* Exercise: If a line in the records below includes the word "GBdB", count it, then give the total and nothing else.

* Records supplied:

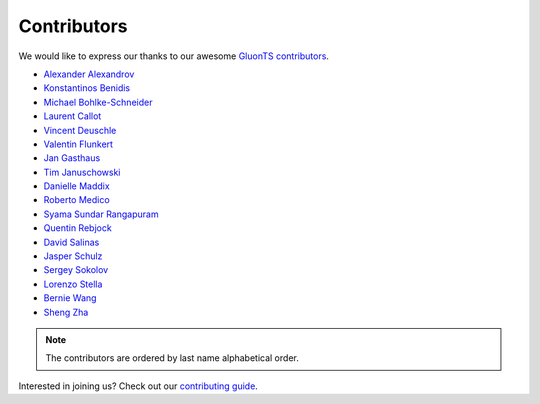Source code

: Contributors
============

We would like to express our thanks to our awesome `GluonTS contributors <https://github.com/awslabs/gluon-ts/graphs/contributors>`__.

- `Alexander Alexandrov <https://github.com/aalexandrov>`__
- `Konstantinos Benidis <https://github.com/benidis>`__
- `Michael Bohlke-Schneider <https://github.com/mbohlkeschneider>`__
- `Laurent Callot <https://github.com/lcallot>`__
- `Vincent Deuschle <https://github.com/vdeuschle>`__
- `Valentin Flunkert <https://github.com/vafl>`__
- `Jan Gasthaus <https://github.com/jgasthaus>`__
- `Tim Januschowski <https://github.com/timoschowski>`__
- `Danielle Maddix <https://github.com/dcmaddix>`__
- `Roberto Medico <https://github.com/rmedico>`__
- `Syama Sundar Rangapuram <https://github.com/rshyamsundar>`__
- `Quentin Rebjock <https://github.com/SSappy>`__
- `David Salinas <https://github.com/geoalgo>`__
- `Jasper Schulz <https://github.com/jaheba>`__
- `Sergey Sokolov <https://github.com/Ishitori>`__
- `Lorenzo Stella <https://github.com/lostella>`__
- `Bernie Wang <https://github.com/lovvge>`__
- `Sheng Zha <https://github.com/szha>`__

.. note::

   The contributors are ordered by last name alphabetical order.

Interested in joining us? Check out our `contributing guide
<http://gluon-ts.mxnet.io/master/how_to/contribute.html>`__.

* * *

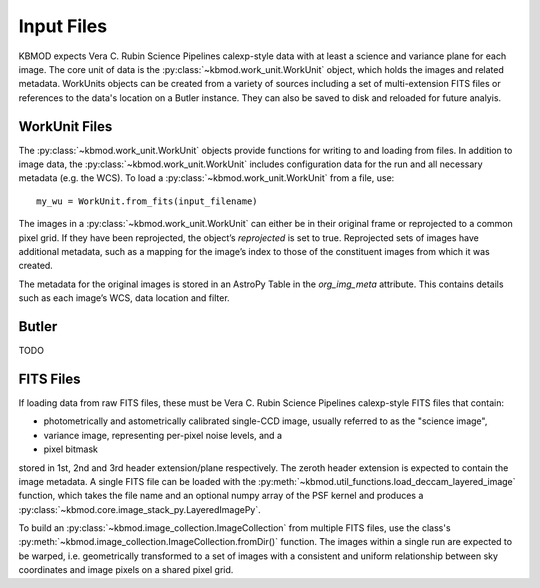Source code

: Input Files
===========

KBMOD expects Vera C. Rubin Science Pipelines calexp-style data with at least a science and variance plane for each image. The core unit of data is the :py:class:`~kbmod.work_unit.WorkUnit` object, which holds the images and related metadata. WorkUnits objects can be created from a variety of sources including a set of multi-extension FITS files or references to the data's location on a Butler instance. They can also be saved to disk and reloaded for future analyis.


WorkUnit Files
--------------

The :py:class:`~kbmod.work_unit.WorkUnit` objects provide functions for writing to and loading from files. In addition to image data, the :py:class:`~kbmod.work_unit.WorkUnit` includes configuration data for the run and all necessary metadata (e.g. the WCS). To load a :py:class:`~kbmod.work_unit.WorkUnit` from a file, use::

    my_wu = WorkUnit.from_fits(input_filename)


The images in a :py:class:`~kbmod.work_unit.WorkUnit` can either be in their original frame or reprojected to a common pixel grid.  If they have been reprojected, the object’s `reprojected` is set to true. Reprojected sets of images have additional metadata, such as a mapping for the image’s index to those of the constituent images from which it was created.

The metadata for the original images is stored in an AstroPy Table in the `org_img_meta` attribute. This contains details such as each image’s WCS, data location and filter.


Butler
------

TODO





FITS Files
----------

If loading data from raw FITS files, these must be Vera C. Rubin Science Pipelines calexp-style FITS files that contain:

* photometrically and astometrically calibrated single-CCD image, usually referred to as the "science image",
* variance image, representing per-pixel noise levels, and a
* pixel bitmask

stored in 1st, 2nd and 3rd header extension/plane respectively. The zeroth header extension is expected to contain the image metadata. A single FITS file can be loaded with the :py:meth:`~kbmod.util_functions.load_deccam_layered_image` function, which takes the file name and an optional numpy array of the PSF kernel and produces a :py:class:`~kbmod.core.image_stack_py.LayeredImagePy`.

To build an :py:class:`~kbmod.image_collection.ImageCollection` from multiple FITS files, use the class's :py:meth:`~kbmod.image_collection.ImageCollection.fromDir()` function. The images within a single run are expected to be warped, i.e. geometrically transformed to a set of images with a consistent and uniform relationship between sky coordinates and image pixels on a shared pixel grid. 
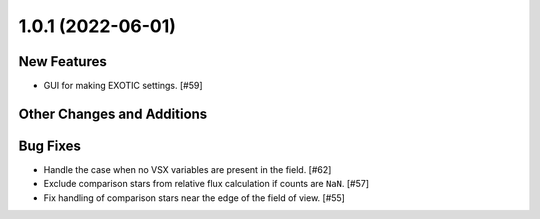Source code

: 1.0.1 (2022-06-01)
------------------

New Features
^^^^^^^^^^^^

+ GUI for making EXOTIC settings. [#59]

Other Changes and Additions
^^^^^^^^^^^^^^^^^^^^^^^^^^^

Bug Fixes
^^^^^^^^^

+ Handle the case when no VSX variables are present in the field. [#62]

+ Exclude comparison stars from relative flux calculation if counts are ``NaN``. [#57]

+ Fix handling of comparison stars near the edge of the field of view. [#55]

==

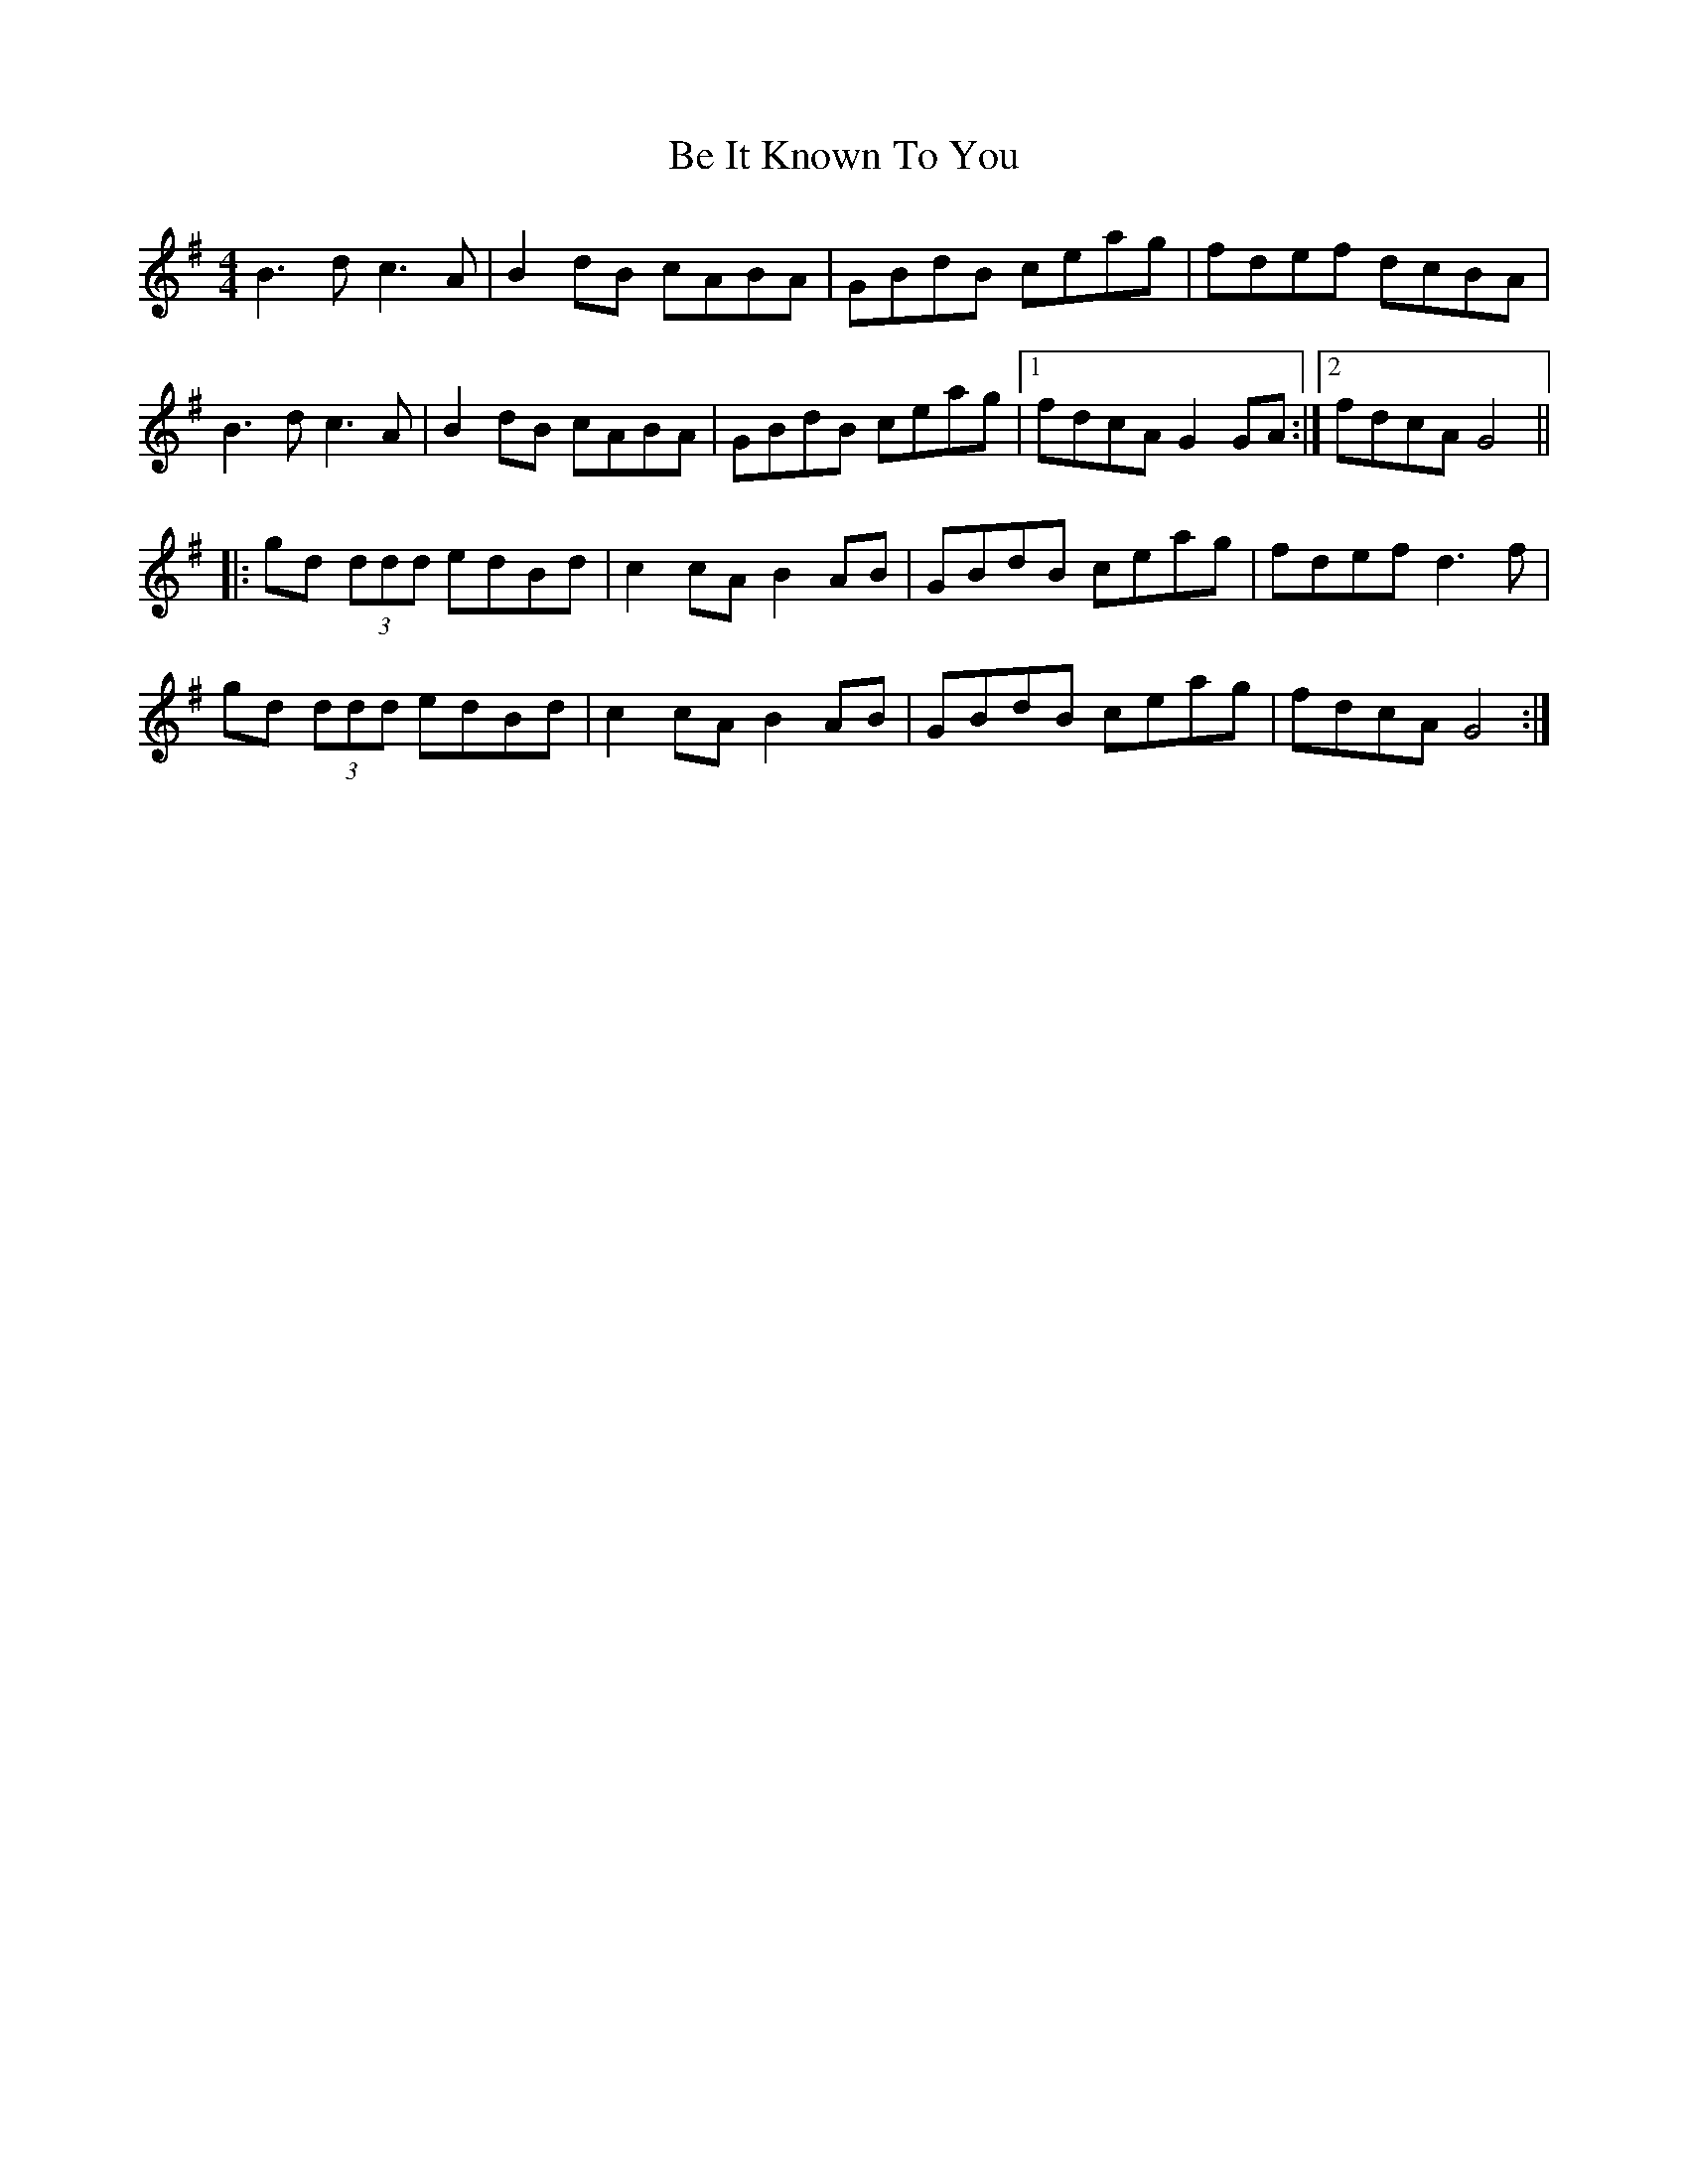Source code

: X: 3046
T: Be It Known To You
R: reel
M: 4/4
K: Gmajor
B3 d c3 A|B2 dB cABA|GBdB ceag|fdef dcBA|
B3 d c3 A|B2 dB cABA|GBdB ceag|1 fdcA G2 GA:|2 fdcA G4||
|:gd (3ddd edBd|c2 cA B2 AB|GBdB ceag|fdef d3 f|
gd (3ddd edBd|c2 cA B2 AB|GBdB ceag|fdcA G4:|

* Task result: 4